HARRISBURG, Pa. (Erie News Now) — There are some critical investments for Pennsylvania’s $132.5 billion agriculture industry in Governor Josh Shapiro’s proposed budget. Some key investments include $34 million to continue the fight against avian flu.
Pennsylvania’s $7 billion poultry industry has been hit hard by the avian flu, as have egg prices. The proposed funding adds $25 million dollars in grants for affected poultry farmers to recover losses from the avian flu.
Many of the proposals provide the same levels of funding as previous years, which is a welcomed sight for some Republicans.
“There is a lot in the ag world, I appreciate they left a lot of those lines that we fight to put back in, those are in there,” said Rep. Clint Owlett (R-Tioga/Bradford).
Shapiro’s proposal fully-funds the PA Farm Bill for the fifth year at nearly $14 million.
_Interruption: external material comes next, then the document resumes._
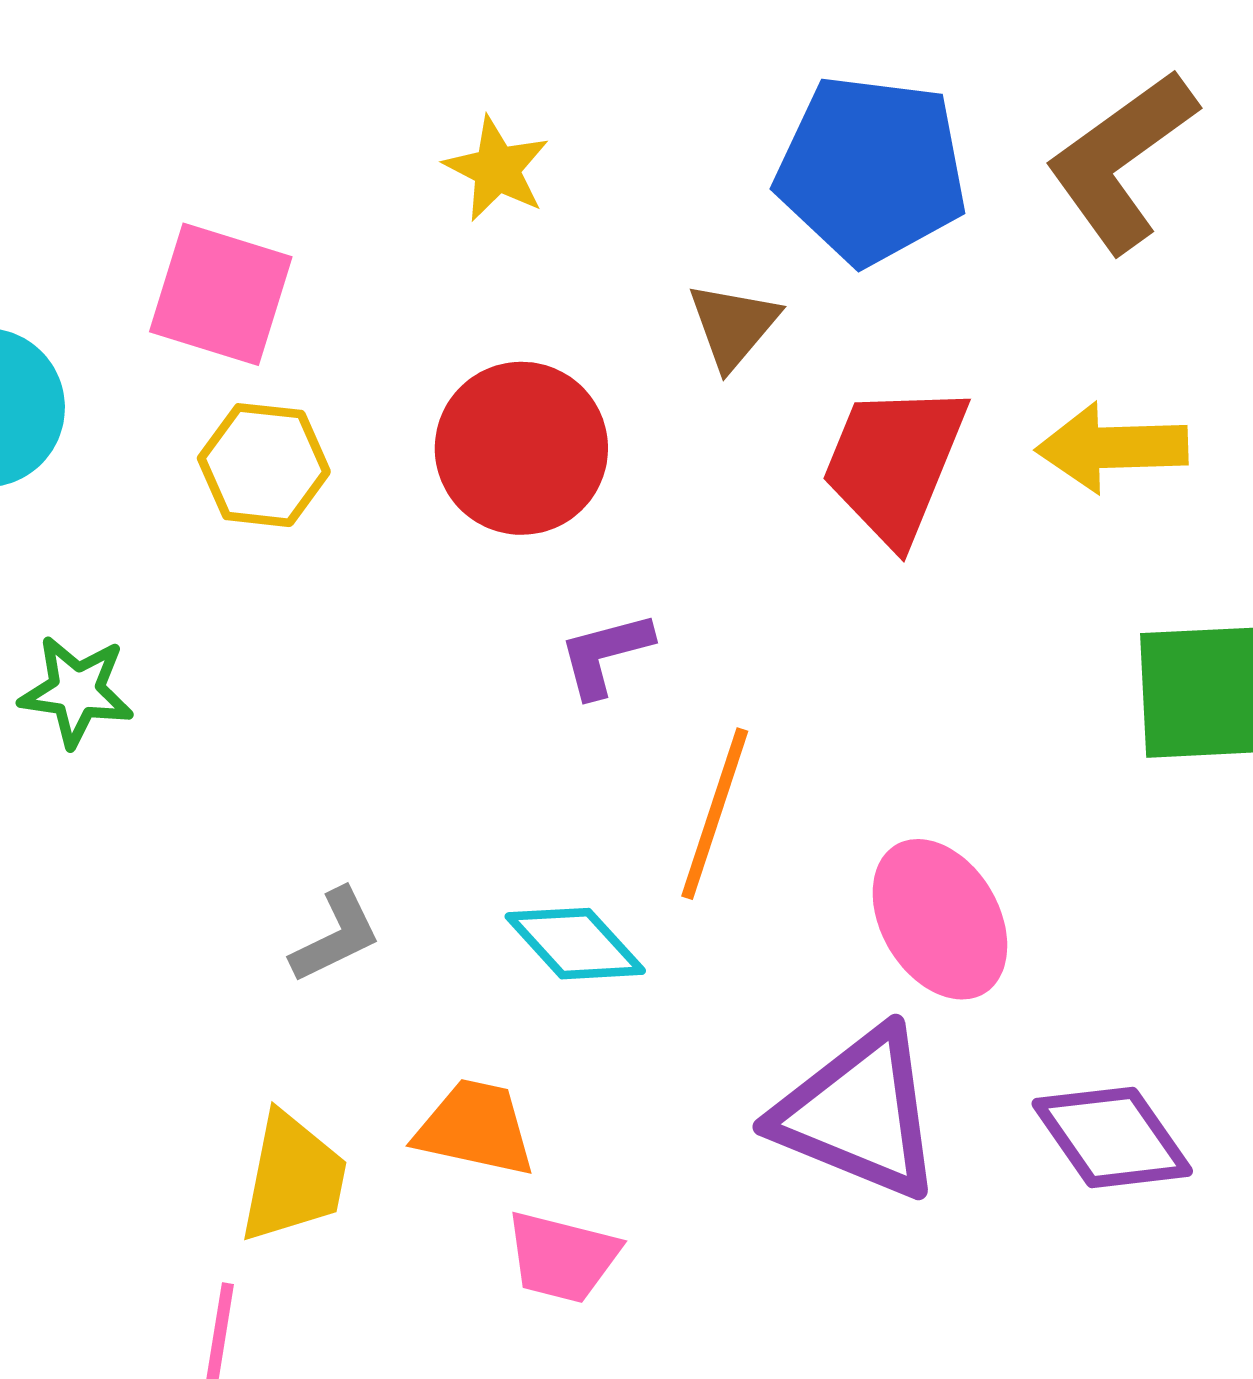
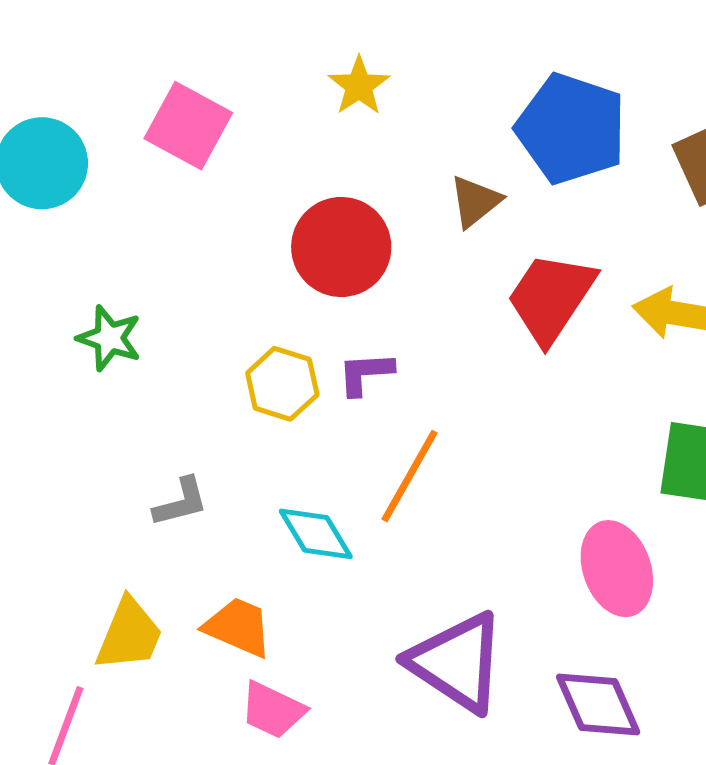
yellow hexagon: (264, 465) -> (282, 384), moved
green star: (77, 691) -> (109, 338), moved
pink ellipse: (940, 919) -> (617, 569), moved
The PA Farm Bill is a comprehensive package of initiatives and funding to grow a more resilient agriculture industry, while also reducing barriers for the next generation of farmers.
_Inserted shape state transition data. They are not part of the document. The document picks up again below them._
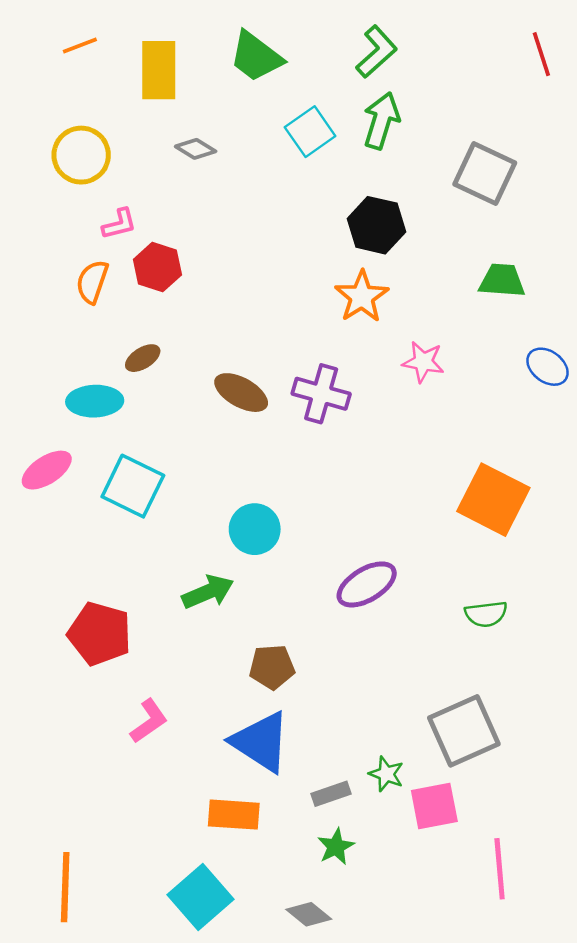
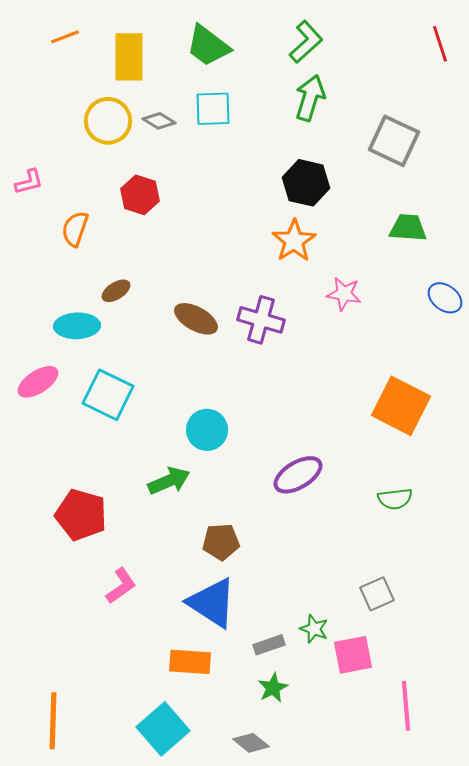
cyan square: (310, 132) -> (213, 109), moved, turned 33
yellow circle: (81, 155) -> (108, 121), moved
pink L-shape: (119, 224) -> (29, 182), moved
red hexagon: (157, 267) -> (140, 195), moved
gray square: (464, 731) -> (377, 594), size x0.6

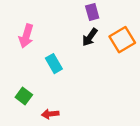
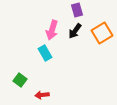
pink arrow: (26, 36) -> (52, 30), moved

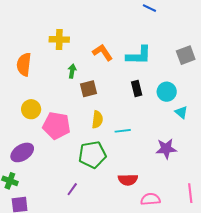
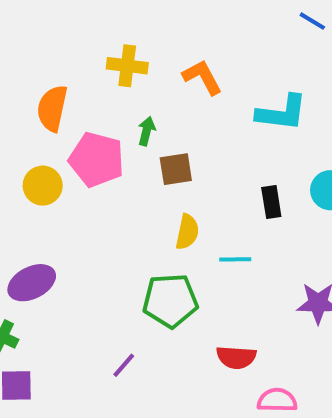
orange L-shape: (103, 52) -> (202, 77), moved
black rectangle: (137, 88) -> (271, 202), moved
yellow circle: (31, 109) -> (43, 186), moved
pink pentagon: (57, 126) -> (96, 159), moved

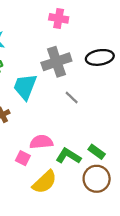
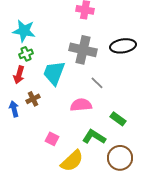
gray cross: (56, 62) -> (83, 50), turned 32
pink semicircle: (41, 142) -> (81, 105), moved
green rectangle: (97, 152) -> (118, 119), moved

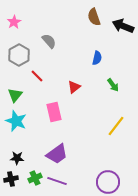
“Growing and maintaining Pennsylvania’s $132.5 billion agriculture industry takes targeted, thoughtful investments and resources for innovation,” said Agriculture Secretary Russell Redding. “Governor Shapiro’s proposed budget makes it clear that he values Pennsylvania farmers and the hard work we do to keep Pennsylvanians safe and keep them fed. We look forward to working with the Governor, General Assembly, and our industry partners throughout the budget process,” he added.
Mental health in the agriculture industry was another priority included in Shapiro’s proposal. According to the administration, farming has some of the highest rates of suicide of any occupation. Shapiro’s proposal invests $200,000 to provide support services such as a mental health hotline, specialized trainings, and outreach to the agricultural community.
Food security was another important topic. Federal emergency benefits for the Supplemental Nutrition Assistance Program (SNAP) recently expired. Now, Shapiro is proposing a new state investment in SNAP to raise the minimum monthly benefit by 50-percent.